Copy every line of the entries below word for word, leaving out the pictures.

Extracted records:
..........
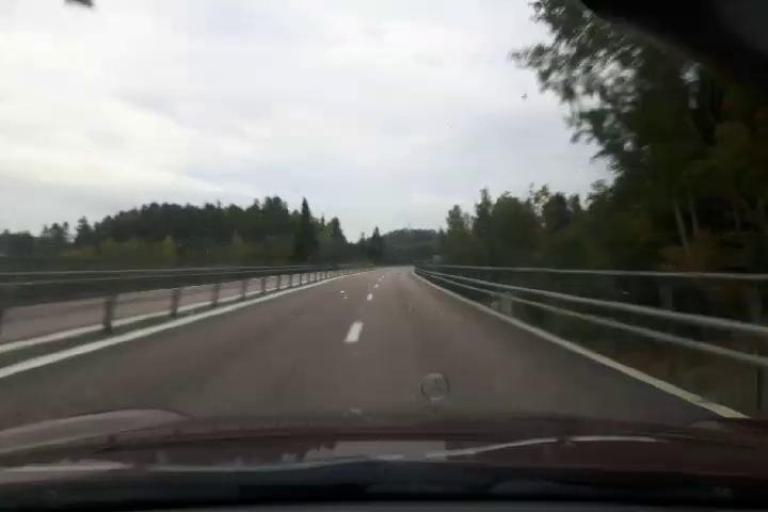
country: SE
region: Vaesternorrland
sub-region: Haernoesands Kommun
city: Haernoesand
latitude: 62.8181
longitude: 17.9690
..........
## Full solution
country: SE
region: Vaesternorrland
sub-region: Haernoesands Kommun
city: Haernoesand
latitude: 62.8181
longitude: 17.9690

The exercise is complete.